Collected data entries
-*-
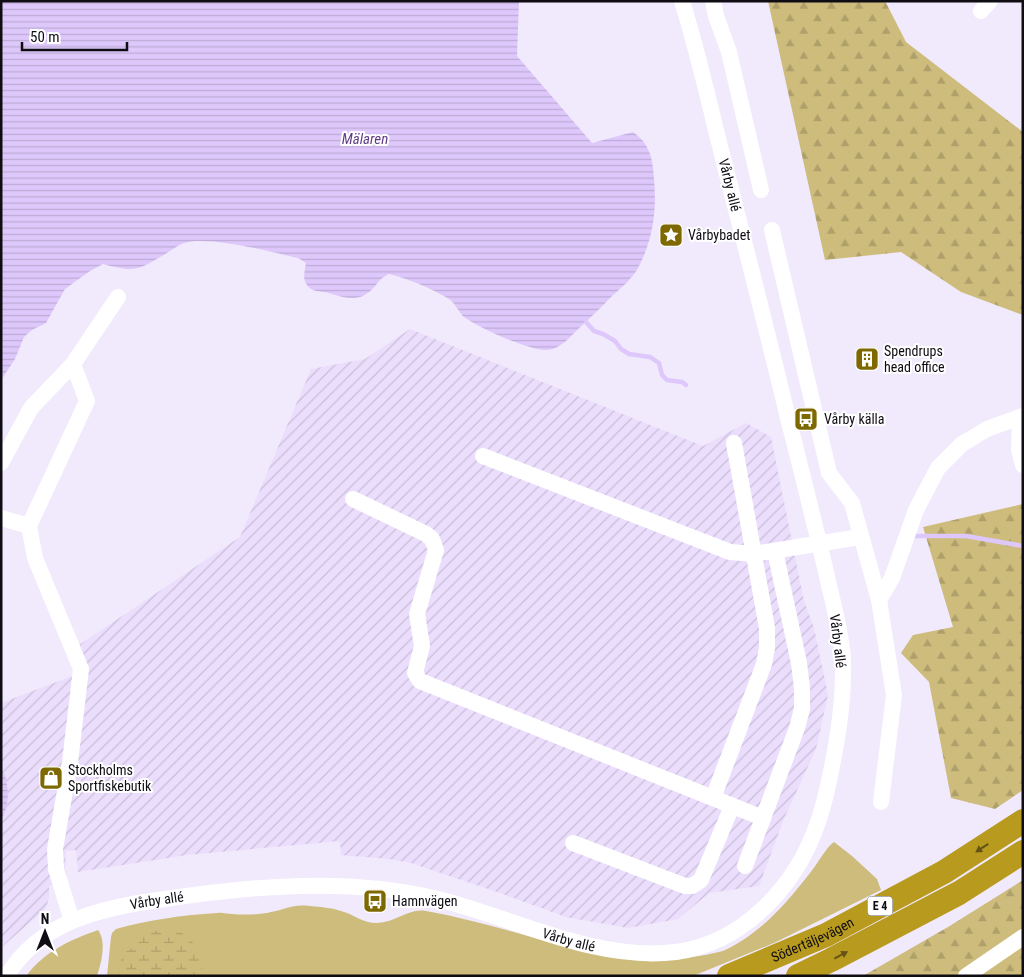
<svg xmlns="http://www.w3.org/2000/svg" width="1024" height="977" viewBox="0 0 1024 977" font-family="'Roboto Condensed',sans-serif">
	<defs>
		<pattern id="industrial-furrows" width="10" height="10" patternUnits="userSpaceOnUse" patternTransform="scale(1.25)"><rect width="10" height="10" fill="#ebdefd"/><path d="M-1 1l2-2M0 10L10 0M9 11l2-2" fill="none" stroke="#c8bdd8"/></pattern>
		<pattern id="forest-firs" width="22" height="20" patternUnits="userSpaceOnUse" patternTransform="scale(1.25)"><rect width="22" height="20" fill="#cdbc7c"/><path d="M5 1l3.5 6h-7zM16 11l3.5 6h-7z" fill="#afa06a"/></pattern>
		<pattern id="wetland-marsh" width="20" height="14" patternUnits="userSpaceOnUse" patternTransform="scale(1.25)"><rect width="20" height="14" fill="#cdbc7c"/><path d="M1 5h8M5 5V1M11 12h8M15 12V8" fill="none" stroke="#afa06a"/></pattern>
		<pattern id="water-rules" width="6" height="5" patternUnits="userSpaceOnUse" patternTransform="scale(1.25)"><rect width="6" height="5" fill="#dec8fb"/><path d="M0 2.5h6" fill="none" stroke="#bdabd6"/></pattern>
	</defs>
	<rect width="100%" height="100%" fill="#f1e9fc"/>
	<polygon fill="url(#industrial-furrows)" points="410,329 703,446 746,423 771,437 804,601 814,628 828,695 816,749 783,821 759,886 709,893 678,919 628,928 566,917 497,892 411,863 389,859 341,855 340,841 187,855 78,872 76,850 66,851 65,869 67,878 49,886 49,898 46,908 1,948 1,820 5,773 1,765 1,703 88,670 79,645 240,537 311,369 365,359"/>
	<g fill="#cdbc7c">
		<path d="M 834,842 L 852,856 L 877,879 L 881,890 L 774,943 L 693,976 L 107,976 L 111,937 L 112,933 L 116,929 C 148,920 183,915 217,913 C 222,912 227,914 232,914 C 244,915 260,915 271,912 C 288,909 291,904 310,906 C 321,907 334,908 344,912 C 357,916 362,923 377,923 C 395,923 408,908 426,911 C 523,928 624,977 723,951 C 761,933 785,905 810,873 C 817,865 826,847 834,842 Z"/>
		<path d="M 98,930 C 107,942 101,963 97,976 L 26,976 C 45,951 70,940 98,930 Z"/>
	</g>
	<g fill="url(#forest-firs)">
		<polygon points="768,1 885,1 906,42 1023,132 1023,315 961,292 901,252 825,260"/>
		<polygon points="1023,504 1023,790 995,809 951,798 929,682 901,653 913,635 953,627 923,527"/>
		<polygon points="1023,880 1023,976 863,976 948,927"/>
	</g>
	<polygon fill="url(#wetland-marsh)" points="161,930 182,933 200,949 203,976 119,976 122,953 133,948 138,939 144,934"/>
	<g fill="url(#water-rules)">
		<path d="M 1,1 L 519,1 L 517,56 L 592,143 L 633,132 C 650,144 653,159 654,179 C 657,210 653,240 638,268 C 632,279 621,288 612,296 C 597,312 581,326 565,342 C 559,346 555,349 548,350 C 532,352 476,327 463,316 C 458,311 455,303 449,299 C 431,288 409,279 389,274 C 379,278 377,286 369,292 C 355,304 339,295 324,292 C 317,291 311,291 307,285 C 302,279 305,270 306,263 L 298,258 C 273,252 206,235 184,243 C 178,245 172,250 167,253 C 138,270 137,273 103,264 L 90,271 L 65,289 L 46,323 L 32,330 L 24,337 L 15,359 L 1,380 Z"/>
		<path d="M 1,765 C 9,782 11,804 1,820 Z"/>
	</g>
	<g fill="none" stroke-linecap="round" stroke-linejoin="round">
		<g stroke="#dec8fb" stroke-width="4.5">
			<polyline points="586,322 594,331 603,334 615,341 621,349 629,354 650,357 659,363 662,375 667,380 682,382 686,385"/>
			<polyline points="910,536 966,536 1023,546"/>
		</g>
		<g stroke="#fff" stroke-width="16">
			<polyline points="713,1 716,16 729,52 761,190"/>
			<polyline points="981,11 990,1"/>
			<polyline points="772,230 829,473 852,503 879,600 894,695 881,802"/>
			<polyline points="1020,417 1019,450 1023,465"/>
			<polyline points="483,456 730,552 754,554 860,537"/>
			<polyline points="1,463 31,408 73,364 118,297"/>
			<polyline points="353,499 426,534 432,539 436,550 417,614 422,646 415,673 420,681 763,818"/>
			<polyline points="1,518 29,526"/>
			<polyline points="879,600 892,578 916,510 938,468 962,444 987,429 1023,416"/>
			<polyline points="713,798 764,664 767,648 767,628 734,443"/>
			<polyline points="573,843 685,886 692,886 701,880 732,806"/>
			<polyline points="745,866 797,728 802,709 802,688 799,663 775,551"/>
			<polyline points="72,921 56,869 55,849 70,762 81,669 35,558 29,526 87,401 73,364"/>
			<path id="s1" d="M 7,976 C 39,922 101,908 158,900 C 250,886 347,877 438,899 C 514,918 596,962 676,952 C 744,943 797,885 818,822 C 827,797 831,771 836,745 C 841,716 844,688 843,658 C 841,631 832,599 826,572 C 814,521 801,469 788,418 C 767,330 744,242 722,154 C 709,103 698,52 682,1"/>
			<polyline points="966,976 1023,937"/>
		</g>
		<g stroke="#b79a1e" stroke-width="24">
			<path id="s2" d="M 729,976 L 826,935 L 944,872 L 1023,821"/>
			<polyline points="798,976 831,960 959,893 1023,852"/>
		</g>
	</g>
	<defs><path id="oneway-solid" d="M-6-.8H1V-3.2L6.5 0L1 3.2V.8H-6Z" transform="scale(1.25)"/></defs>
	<g fill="#635318">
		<use href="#oneway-solid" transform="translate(982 848) rotate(147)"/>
		<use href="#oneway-solid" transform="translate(841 955) rotate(-28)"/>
	</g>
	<defs>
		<g id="sight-square" transform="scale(1.25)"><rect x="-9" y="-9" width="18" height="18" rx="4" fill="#7e6900" stroke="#fff"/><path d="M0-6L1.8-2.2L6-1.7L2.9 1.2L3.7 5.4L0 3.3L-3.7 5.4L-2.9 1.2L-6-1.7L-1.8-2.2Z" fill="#fff"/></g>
		<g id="building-square" transform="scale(1.25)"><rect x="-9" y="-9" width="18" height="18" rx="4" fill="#7e6900" stroke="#fff"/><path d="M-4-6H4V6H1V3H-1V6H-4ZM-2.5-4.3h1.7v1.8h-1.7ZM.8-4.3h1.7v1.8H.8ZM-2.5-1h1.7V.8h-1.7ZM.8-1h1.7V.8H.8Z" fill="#fff"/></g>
		<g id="bus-square" transform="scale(1.25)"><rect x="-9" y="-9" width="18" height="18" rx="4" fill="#7e6900" stroke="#fff"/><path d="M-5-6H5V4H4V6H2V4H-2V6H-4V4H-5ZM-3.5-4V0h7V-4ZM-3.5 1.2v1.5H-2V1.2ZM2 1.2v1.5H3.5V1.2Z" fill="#fff"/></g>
		<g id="shop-square" transform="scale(1.25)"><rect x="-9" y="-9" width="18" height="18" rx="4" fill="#7e6900" stroke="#fff"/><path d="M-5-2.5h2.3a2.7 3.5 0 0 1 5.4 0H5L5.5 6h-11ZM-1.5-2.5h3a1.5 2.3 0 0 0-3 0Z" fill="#fff"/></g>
	</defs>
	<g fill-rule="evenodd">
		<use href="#sight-square" x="671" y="235"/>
		<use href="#building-square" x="867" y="359"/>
		<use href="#bus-square" x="806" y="419"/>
		<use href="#shop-square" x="51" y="778"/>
		<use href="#bus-square" x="375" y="901"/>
	</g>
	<g text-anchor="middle" stroke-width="4" stroke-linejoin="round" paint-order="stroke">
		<rect fill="#fff" stroke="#57555a" stroke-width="1" x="867.5" y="896.5" width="25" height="19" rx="4"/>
		<g font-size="12" font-weight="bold" fill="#0f0c13">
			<text x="880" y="910">E 4</text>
		</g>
		<g font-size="14" fill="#0f0c13" stroke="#fff">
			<text transform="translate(730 185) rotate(76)" y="5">Vårby allé</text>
			<text transform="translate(838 641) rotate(83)" y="5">Vårby allé</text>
			<text dy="5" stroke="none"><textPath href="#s1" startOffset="174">Vårby allé</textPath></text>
			<text dy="5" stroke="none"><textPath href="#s1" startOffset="594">Vårby allé</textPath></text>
			<text dy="5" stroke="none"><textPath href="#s2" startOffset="91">Södertäljevägen</textPath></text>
		</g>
		<g font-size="14" fill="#0f0c13" stroke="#fff" text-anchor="start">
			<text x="688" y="240">Vårbybadet</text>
			<text x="884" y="356">Spendrups<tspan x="884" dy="16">head office</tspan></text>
			<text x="824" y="424">Vårby källa</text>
			<text x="68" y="775">Stockholms<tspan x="68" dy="16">Sportfiskebutik</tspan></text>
			<text x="392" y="906">Hamnvägen</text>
		</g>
		<g font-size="15" font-style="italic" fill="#603c85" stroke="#fff">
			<text x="365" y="144">Mälaren</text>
		</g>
	</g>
	<rect width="1024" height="977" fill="none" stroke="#0f0c13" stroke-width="5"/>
	<g transform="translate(45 932)" stroke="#ffffff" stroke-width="4" paint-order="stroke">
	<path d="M0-4L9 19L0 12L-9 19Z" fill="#0f0c13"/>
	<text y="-8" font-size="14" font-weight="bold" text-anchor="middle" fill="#0f0c13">N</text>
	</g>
	<path d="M22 42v8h105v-8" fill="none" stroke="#0f0c13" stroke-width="2.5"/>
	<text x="30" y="42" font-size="15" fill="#0f0c13" stroke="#ffffff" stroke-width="4" paint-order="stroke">50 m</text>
</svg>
-*-
* [Problem to work on]: Of all the lines in the records, how many have the word "round"? Write only the number.

* [Written reply]: 2